* _EXERCISE PROMPT_
Using the listing below, report each line holding the string "awnings".

***** MATERIAL PROVIDED *****

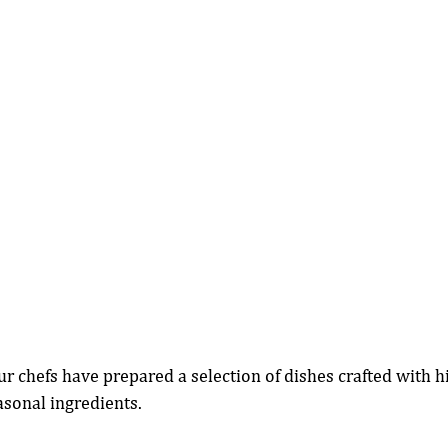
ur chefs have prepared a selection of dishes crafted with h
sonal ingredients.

*****
***** MATERIAL PROVIDED *****

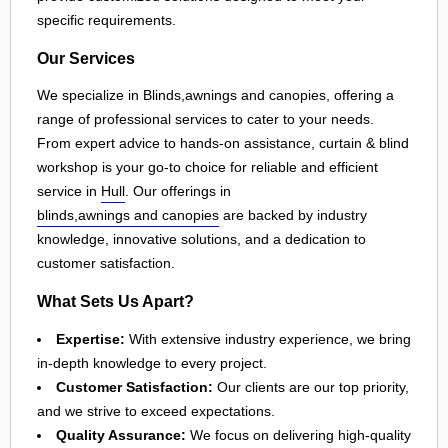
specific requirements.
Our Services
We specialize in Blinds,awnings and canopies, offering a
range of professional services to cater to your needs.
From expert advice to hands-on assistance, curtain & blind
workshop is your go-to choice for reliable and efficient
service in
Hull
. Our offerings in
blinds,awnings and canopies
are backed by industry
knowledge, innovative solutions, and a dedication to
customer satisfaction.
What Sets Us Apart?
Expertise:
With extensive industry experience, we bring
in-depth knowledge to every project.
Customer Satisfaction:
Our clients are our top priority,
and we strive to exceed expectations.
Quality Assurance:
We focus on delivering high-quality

*****

* _EXERCISE OUTPUT_
We specialize in Blinds,awnings and canopies, offering a
blinds,awnings and canopies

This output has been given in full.